━━━ Dataset excerpts

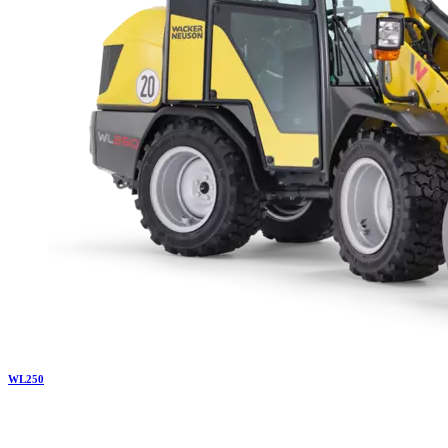
WL
250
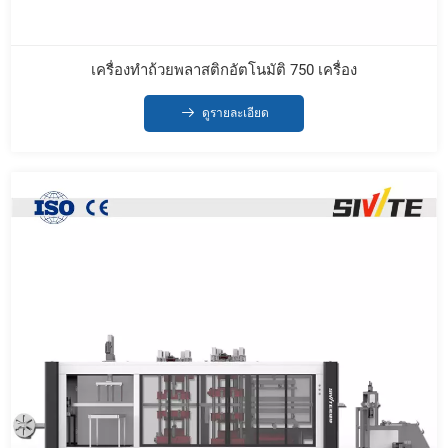
เครื่องทำถ้วยพลาสติกอัตโนมัติ 750 เครื่อง
ดูรายละเอียด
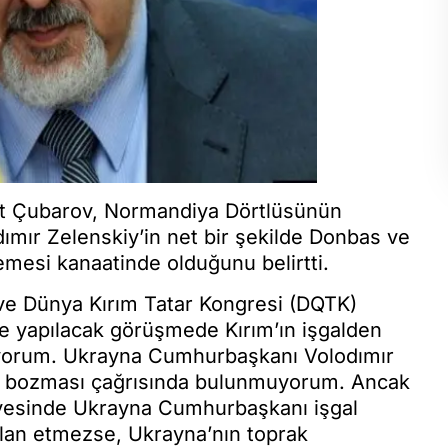
fat Çubarov, Normandiya Dörtlüsünün
ır Zelenskiy’in net bir şekilde Donbas ve
lemesi kanaatinde olduğunu belirtti.
e Dünya Kırım Tatar Kongresi (DQTK)
 yapılacak görüşmede Kırım’ın işgalden
biliyorum. Ukrayna Cumhurbaşkanı Volodımır
i bozması çağrısında bulunmuyorum. Ancak
vesinde Ukrayna Cumhurbaşkanı işgal
u ilan etmezse, Ukrayna’nın toprak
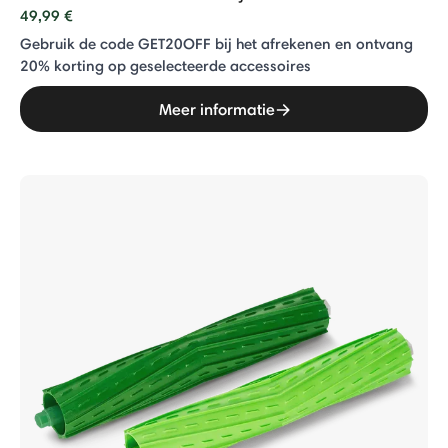
49,99 €
Gebruik de code GET20OFF bij het afrekenen en ontvang
20% ​​korting op geselecteerde accessoires
Meer informatie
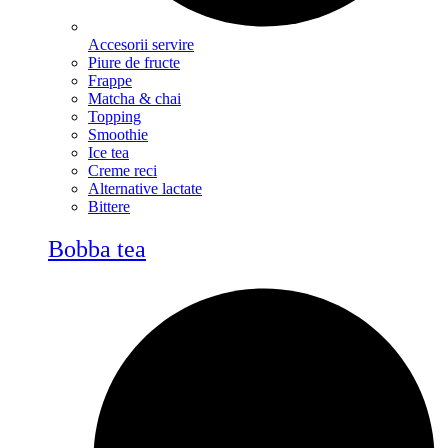
Accesorii servire
Piure de fructe
Frappe
Matcha & chai
Topping
Smoothie
Ice tea
Creme reci
Alternative lactate
Bittere
Bobba tea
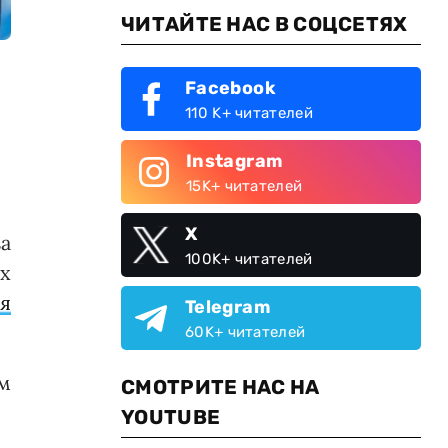
ЧИТАЙТЕ НАС В СОЦСЕТЯХ
Facebook
110 K+ читателей
Instagram
15K+ читателей
X
а
100K+ читателей
х
я
Telegram
60K+ читателей
м
СМОТРИТЕ НАС НА
YOUTUBE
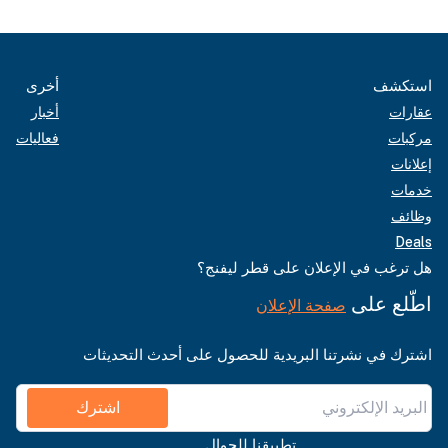
استكشف
أخرى
عقارات
أخبار
مركبات
فعاليات
إعلانات
خدمات
وظائف
Deals
هل ترغب في الإعلان على قطر ليفنج؟
اطّلع على
صفحة الإعلان
اشترك في نشرتنا البريدية للحصول على أحدث التحديثات
اشترك
تطبيقنا للجوال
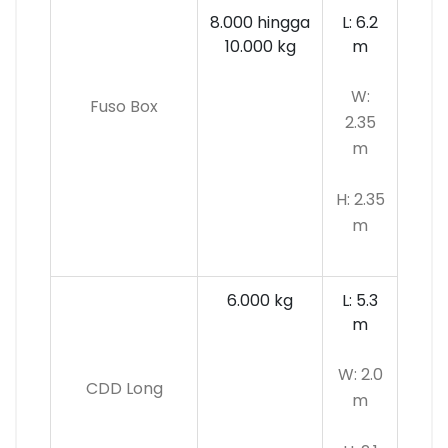
8.000 hingga
L: 6.2
10.000 kg
m
W:
Fuso Box
2.35
m
H: 2.35
m
6.000 kg
L: 5.3
m
W: 2.0
CDD Long
m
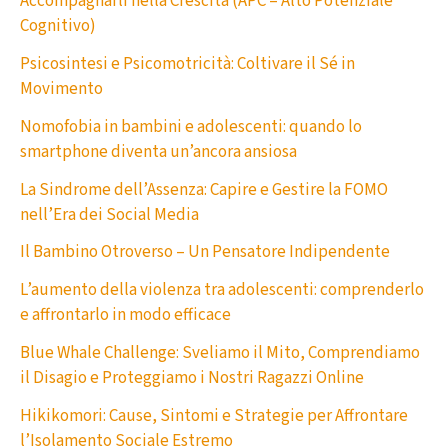
Accompagnarli nella Crescita (APC – Alto Potenziale
Cognitivo)
Psicosintesi e Psicomotricità: Coltivare il Sé in
Movimento
Nomofobia in bambini e adolescenti: quando lo
smartphone diventa un’ancora ansiosa
La Sindrome dell’Assenza: Capire e Gestire la FOMO
nell’Era dei Social Media
Il Bambino Otroverso – Un Pensatore Indipendente
L’aumento della violenza tra adolescenti: comprenderlo
e affrontarlo in modo efficace
Blue Whale Challenge: Sveliamo il Mito, Comprendiamo
il Disagio e Proteggiamo i Nostri Ragazzi Online
Hikikomori: Cause, Sintomi e Strategie per Affrontare
l’Isolamento Sociale Estremo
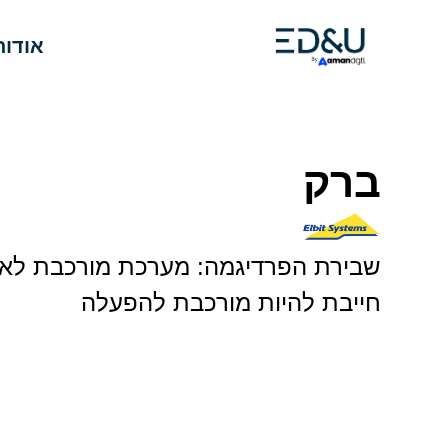
אודות
ברק
שבירת הפרדיגמה: מערכת מורכבת לא
חייבת להיות מורכבת להפעלה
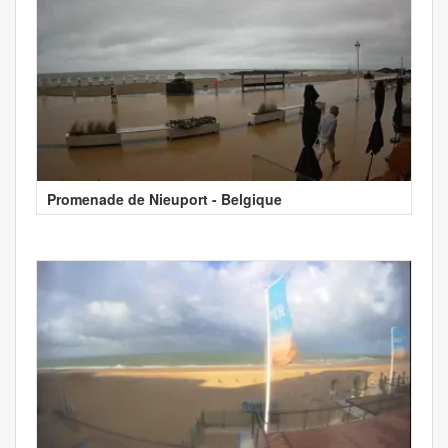
Promenade de Nieuport - Belgique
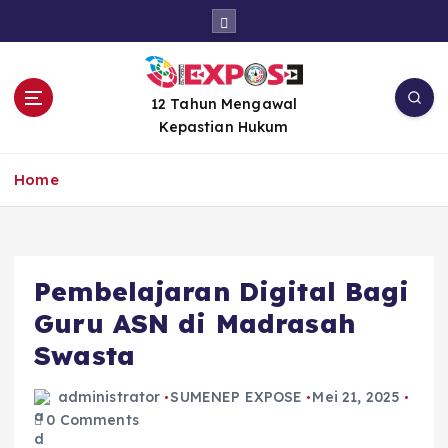
S
k
i
p
t
12 Tahun Mengawal
o
Kepastian Hukum
c
o
Home
n
t
e
n
Pembelajaran Digital Bagi
t
Guru ASN di Madrasah
Swasta
administrator
SUMENEP EXPOSE
Mei 21, 2025
0 Comments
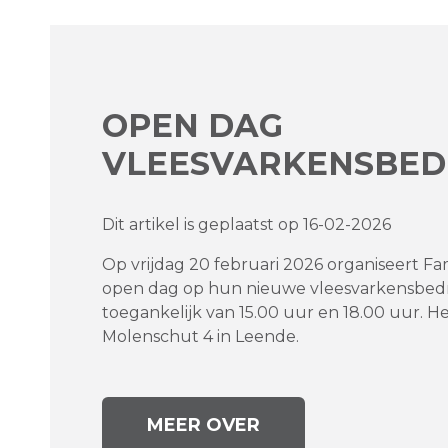
OPEN DAG
VLEESVARKENSBED
Dit artikel is geplaatst op 16-02-2026
Op vrijdag 20 februari 2026 organiseert Fa
open dag op hun nieuwe vleesvarkensbedrij
toegankelijk van 15.00 uur en 18.00 uur. He
Molenschut 4 in Leende.
MEER OVER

━━━━━━

→ **Action item**: Arrange every line of text from all the items above as one numbered list, skipping any blank lines. Leave the picture markers out of your answer.

→ **Reply**:
1. WL
2. 250
3. เครื่องทำถ้วยพลาสติกอัตโนมัติ 750 เครื่อง
4. ดูรายละเอียด
5. fat Çubarov, Normandiya Dörtlüsünün
6. ır Zelenskiy’in net bir şekilde Donbas ve
7. lemesi kanaatinde olduğunu belirtti.
8. e Dünya Kırım Tatar Kongresi (DQTK)
9.  yapılacak görüşmede Kırım’ın işgalden
10. biliyorum. Ukrayna Cumhurbaşkanı Volodımır
11. i bozması çağrısında bulunmuyorum. Ancak
12. vesinde Ukrayna Cumhurbaşkanı işgal
13. u ilan etmezse, Ukrayna’nın toprak
14. 49,99 €
15. Gebruik de code GET20OFF bij het afrekenen en ontvang
16. 20% ​​korting op geselecteerde accessoires
17. Meer informatie
18. Accesorii servire
19. Piure de fructe
20. Frappe
21. Matcha & chai
22. Topping
23. Smoothie
24. Ice tea
25. Creme reci
26. Alternative lactate
27. Bittere
28. Bobba tea
29. ЧИТАЙТЕ НАС В СОЦСЕТЯХ
30. Facebook
31. 110 K+ читателей
32. Instagram
33. 15K+ читателей
34. X
35. а
36. 100K+ читателей
37. х
38. я
39. Telegram
40. 60K+ читателей
41. м
42. СМОТРИТЕ НАС НА
43. YOUTUBE
44. استكشف
45. أخرى
46. عقارات
47. أخبار
48. مركبات
49. فعاليات
50. إعلانات
51. خدمات
52. وظائف
53. Deals
54. هل ترغب في الإعلان على قطر ليفنج؟
55. اطّلع على
56. صفحة الإعلان
57. اشترك في نشرتنا البريدية للحصول على أحدث التحديثات
58. اشترك
59. تطبيقنا للجوال
60. 8.000 hingga
61. L: 6.2
62. 10.000 kg
63. m
64. W:
65. Fuso Box
66. 2.35
67. m
68. H: 2.35
69. m
70. 6.000 kg
71. L: 5.3
72. m
73. W: 2.0
74. CDD Long
75. m
76. Accompagnarli nella Crescita (APC – Alto Potenziale
77. Cognitivo)
78. Psicosintesi e Psicomotricità: Coltivare il Sé in
79. Movimento
80. Nomofobia in bambini e adolescenti: quando lo
81. smartphone diventa un’ancora ansiosa
82. La Sindrome dell’Assenza: Capire e Gestire la FOMO
83. nell’Era dei Social Media
84. Il Bambino Otroverso – Un Pensatore Indipendente
85. L’aumento della violenza tra adolescenti: comprenderlo
86. e affrontarlo in modo efficace
87. Blue Whale Challenge: Sveliamo il Mito, Comprendiamo
88. il Disagio e Proteggiamo i Nostri Ragazzi Online
89. Hikikomori: Cause, Sintomi e Strategie per Affrontare
90. l’Isolamento Sociale Estremo
91. אודות
92. ברק
93. שבירת הפרדיגמה: מערכת מורכבת לא
94. חייבת להיות מורכבת להפעלה
95. Promenade de Nieuport - Belgique
96. S
97. k
98. i
99. p
100. t
101. 12 Tahun Mengawal
102. o
103. Kepastian Hukum
104. c
105. o
106. Home
107. n
108. t
109. e
110. n
111. Pembelajaran Digital Bagi
112. t
113. Guru ASN di Madrasah
114. Swasta
115. administrator
116. SUMENEP EXPOSE
117. Mei 21, 2025
118. 0 Comments
119. OPEN DAG
120. VLEESVARKENSBED
121. Dit artikel is geplaatst op 16-02-2026
122. Op vrijdag 20 februari 2026 organiseert Fa
123. open dag op hun nieuwe vleesvarkensbedrij
124. toegankelijk van 15.00 uur en 18.00 uur. He
125. Molenschut 4 in Leende.
126. MEER OVER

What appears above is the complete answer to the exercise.